No voo de regresso de Bagdad para Roma, não se pode deixar de pensar na rota seguida por Abraão quando partiu de Ur dos Caldeus para uma terra prometida onde a sua numerosa descendência iria florescer. Observando da janela, impressiona a dureza do território atravessado, na sua maioria deserto, e por isso a beleza vital dos cursos de água sobressai ainda mais. É o duro e extremo encanto da Mesopotâmia, terra “no meio dos rios”, os dois grandes rios: Eufrates e Tigre, que atravessa Bagdad. Esta mesma imagem, os rios, que nos acompanharam no início da viagem, acompanha-nos também no final: a água que traz vida e o deserto a morte, ao redor.
O primeiro rio que encontrámos foi aquele de sangue que correu da igreja de Nossa Senhora da Salvação, teatro em 2010 do massacre de 48 cristãos durante a Missa, e fomos ajudados pela profecia de Ezequiel, que viveu e está enterrado nessa terra, com imagens de um rio que jorra do templo com águas poderosas que «onde chegarem, curam, e em toda a parte haverá vida» (Ez 47, 9). A cena da entrada do Papa Francisco naquela igreja, na sexta-feira à tarde, aspergindo-a com água benta, recordou aquela imagem de renascimento, aliás de ressurreição.
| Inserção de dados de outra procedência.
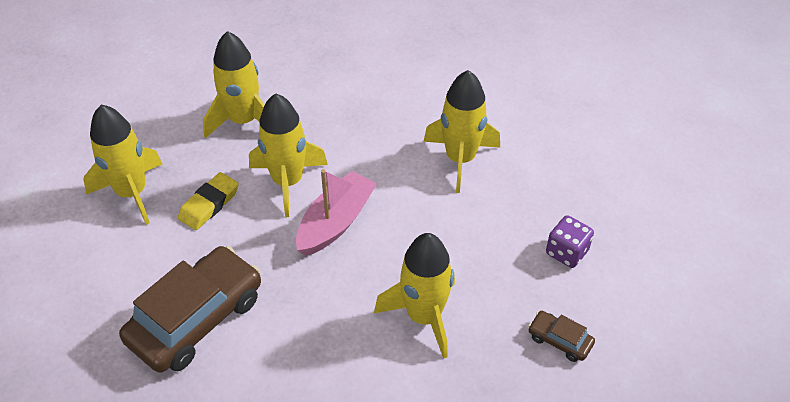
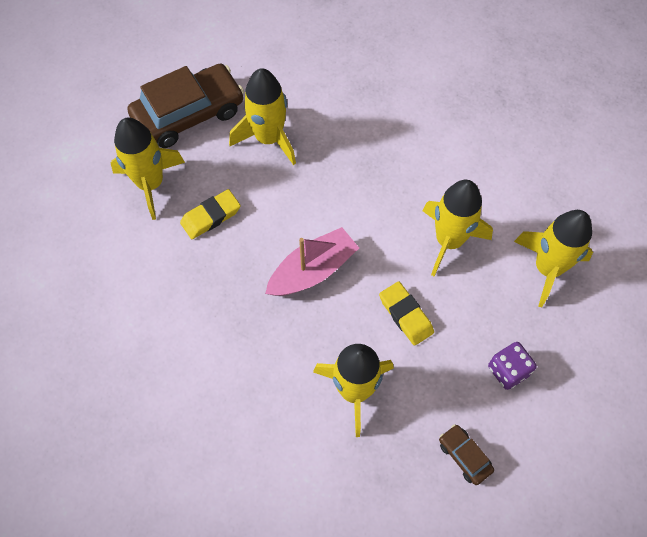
camera: 20 degrees right, 15 degrees up
brown car [119,246,261,373] -> brown car moved to [128,64,244,148]
yellow rocket [249,93,328,217] -> yellow rocket moved to [514,210,593,307]
none -> yellow eraser [379,281,434,346]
Esta é a imagem, a sensação que permanece no final desta viagem tão densa de episódios, sugestões, significados: uma sensação de ressurreição. Aqui vem de novo em socorro o profeta “dono de casa”, Ezequiel, que previu a morte e a ressurreição naquela terra e a narrou com imagens poderosas: o vale cheio de ossos secos que voltam à vida ao ouvir a sua profecia «eis o que vos declara o Senhor Javé: vou fazer reentrar em vós o sopro da vida para que revivais. […] Profetizei, pois, assim como tinha recebido ordem. […] Vem, espírito, dos quatro cantos do céu, sopra sobre esses mortos para que revivam [...] Assim diz o Senhor, o Eterno: eis que vos abrirei as vossas sepulturas, e vos farei sair dos vossos sepulcros, ó meu povo, e vos reconduzirei à terra de Israel» (Ez 37, 5-10.)
O que o mundo inteiro viu durante os três dias da viagem papal no Iraque foi uma cena grandiosa, de ressurreição, poderosa como só a alegria o pode ser. Uma terra desolada, devastada pela guerra e pelo terrorismo, abandonada pelo resto do mundo, que recomeça a respirar, a vibrar, a levantar-se, a caminhar. O arcebispo dos Caldeus Bashar Matti Warda, no final da missa no estádio de Erbil, expressou-o eficazmente numa frase, onde mais de dez mil pessoas acolheram calorosamente a chegada do Bispo de Roma: «Santo Padre, agradecemos a sua coragem. A sua coragem flui agora dentro de nós». Coragem como um rio que, à medida que corre, traz vida onde outrora dominava a morte. Este é o primeiro dos efeitos (serão muitos, aqui a profecia é fácil) que a viagem do Papa Francisco desenvolverá nos tempos vindouros.